Whitney Houston's estate just cut a deal with the Internal Revenue Service. The IRS originally assessed an $11 million tax bill against the estate, but settled for a mere $2.2 million. This settlement allowed both parties to avoid a costly trial.

The award-winning singer passed away in 2012 at the age of 48. Her daughter Bobbi Kristina Brown, the sole beneficiary of her estate, passed away in 2015 at the age of 22. Disputes ensued over the remaining assets between family members, including singer Bobby Brown.

Here's how the IRS dispute started. After Houston's death, the IRS determined that the estate under-reported the value of her entertainment royalties, residual income and other assets.

But Houston's estate didn't exactly agree with the IRS assessment. They argued that the assets were fairly assessed on the original estate tax return. Obviously, with millions of dollars at stake, both sides had a lot to risk if the case went to trial.

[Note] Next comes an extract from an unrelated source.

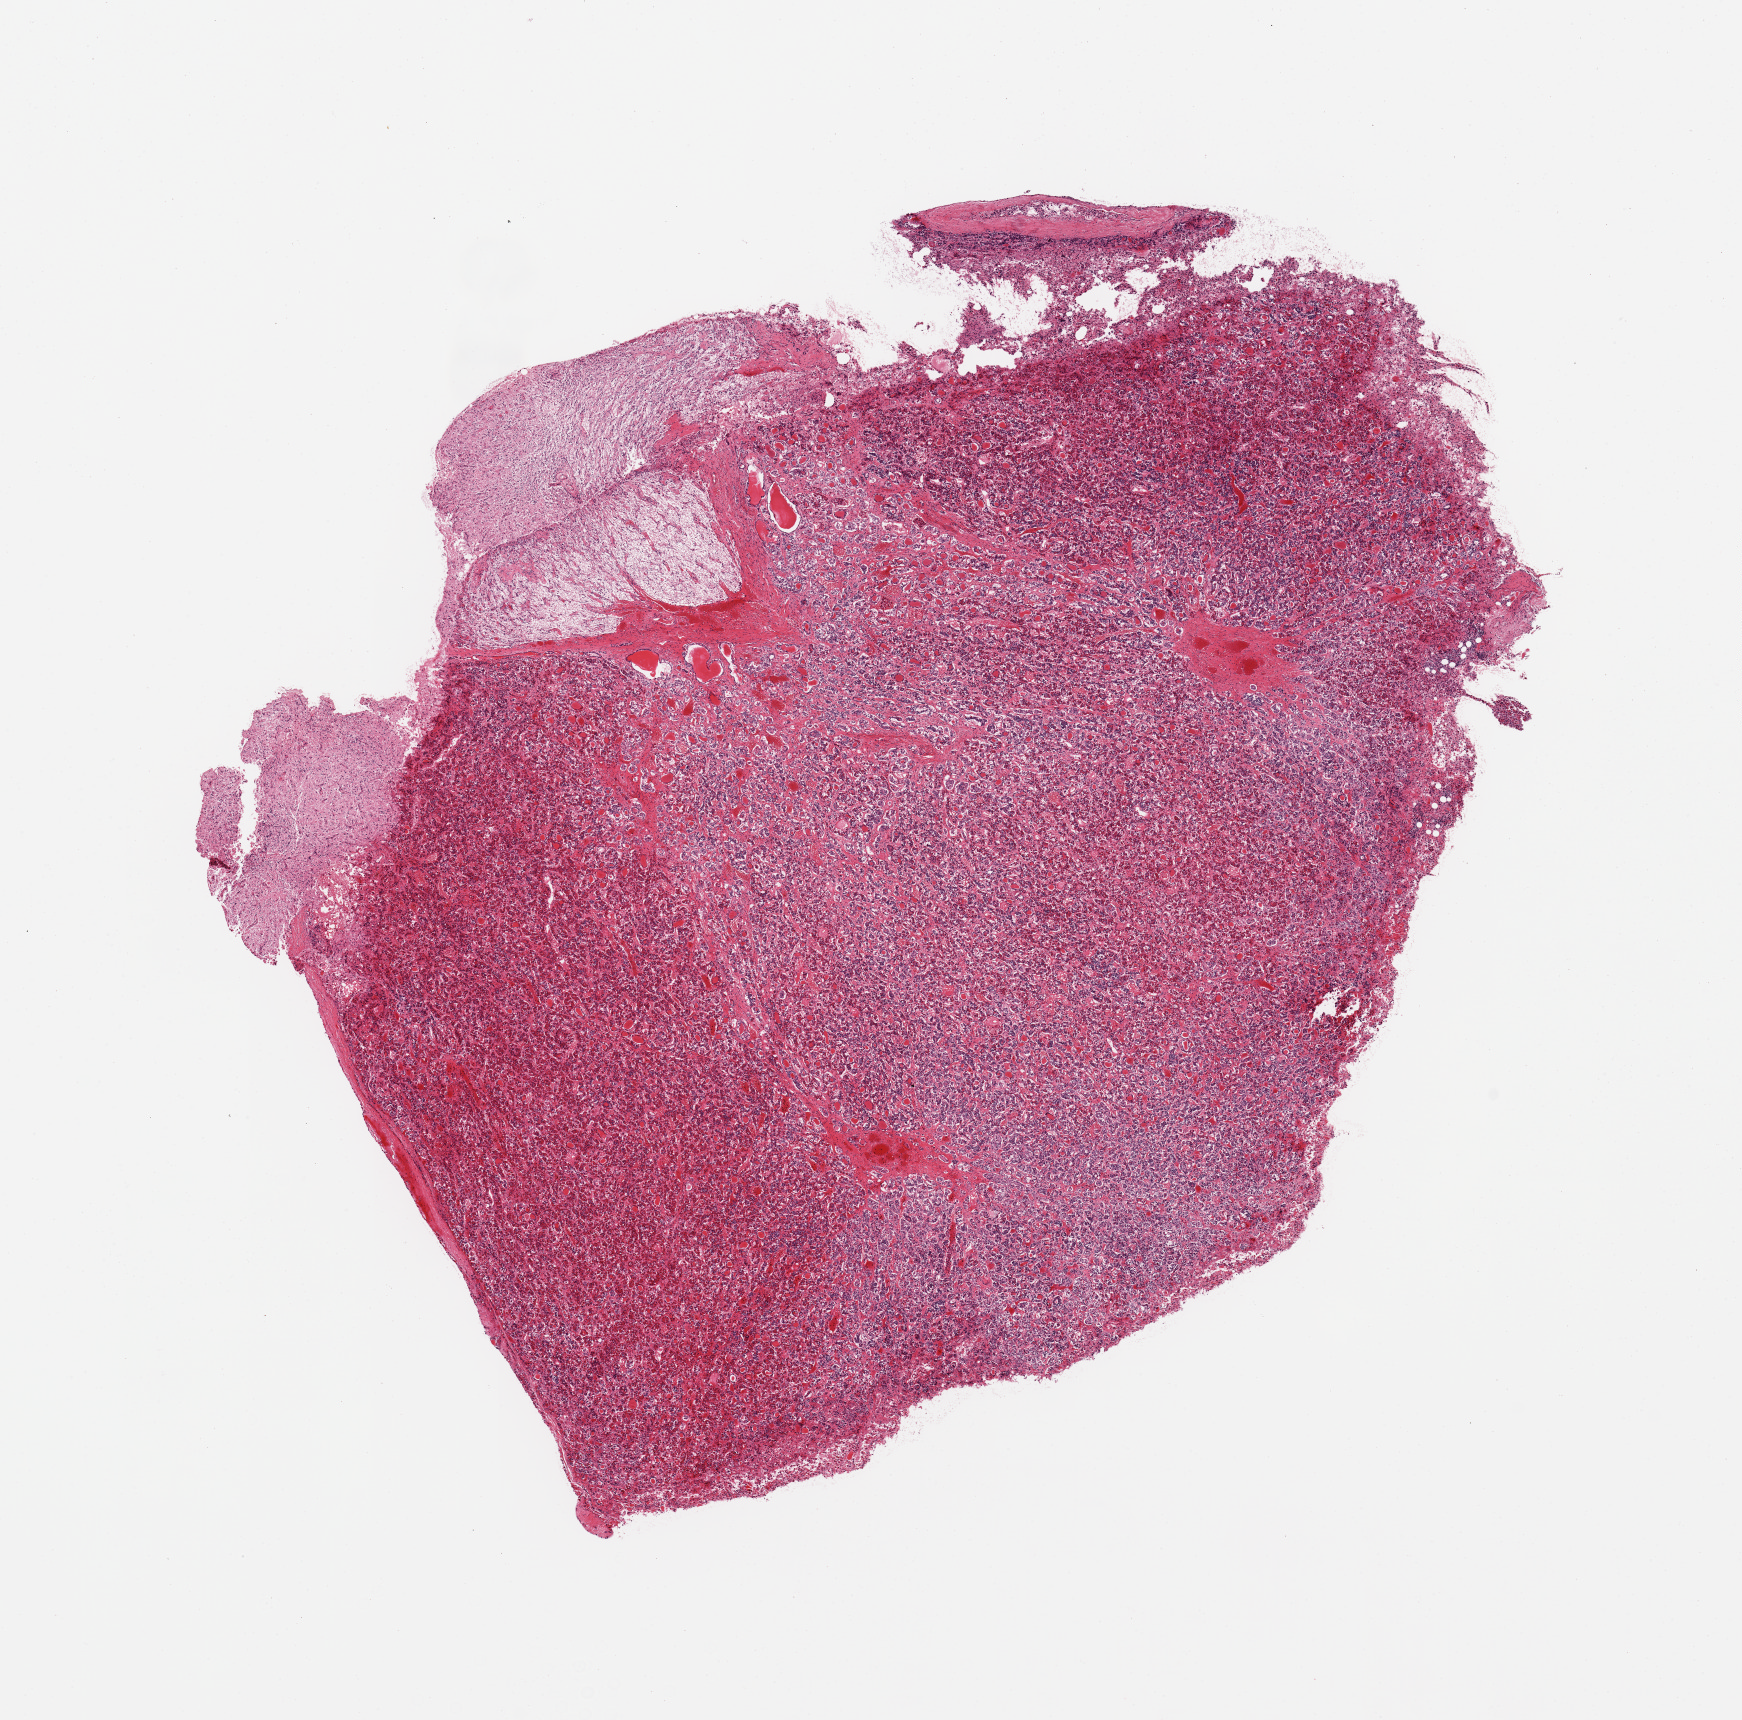
Hematoxylin and eosin (H&E) whole-slide image, brightfield — whole scanned area (about 13.8 x 13.6 mm) shown as a low-resolution overview; PAXgene-fixed, paraffin-embedded tissue; section of pituitary (target tissue); donor tissue sample. Donor: female.
Pathologist's review note for this sample: 1 pieces; adenohypophysis and neurohypophysis.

Why business owners should care.

Situations like this should always be a concern for taxpayers, especially entrepreneurs. This is not because they should fear that the IRS is going to come after their money once they pass away. It is a reminder to make sure that they do some estate planning before it is too late.

But the problem often is that business owners don't understand what an "estate" is (we'll get to that shortly). In fact, many successful entrepreneurs have significant estates because of the value of their business interests.

We have all seen instances of businesses that have never generated a profit, but have sizable valuations. The owners might "feel" poor because their businesses are not generating the cash flow they desire. But in reality, there may be a substantial estate tax problem lurking.

This is why estate planning often gets overlooked. We are all busy (or complacent) and just don't take the time to address the issue with our lawyers and accountants. Then it's too late.

What is the estate tax?

The estate tax currently applies to the "gross estate" of the deceased. This generally includes all the decedent's assets, including real estate, business holdings and other tangible and intangible property. The gross value of these items must be calculated normally through a lengthy and costly appraisal process.

But estates then get to deduct certain expenses and liabilities of the descendant. These would include loans and debts along with other nominal expenses like funeral costs, legal and accounting fees and possibly any estate taxes paid to states. The taxable estate is then calculated as the gross estate less any of these allowable deductions.

The IRS then allows a credit to be applied that exempts a significant portion of the estate. Under tax reform, the effective exemption was doubled to approximately $11 million for individuals. Any value of the estate over this amount is taxed at the top rate of 40 percent.

Had Houston passed away under current tax law, her estate would have been in much better shape. But since she died in 2012, the IRS believed it had some money coming. It was just a matter of how much.

It's difficult to understand exactly the extent of Houston's tax planning. But I suspect that she could have done a bit more to ease the pain of the estate tax. But it is too difficult to know for sure.

However, one thing we do know for sure, her tax troubles tell a story that I see often. Make sure that you commit to an estate plan, so you can mitigate any financial pain for your heirs. Ask the right questions before it is too late.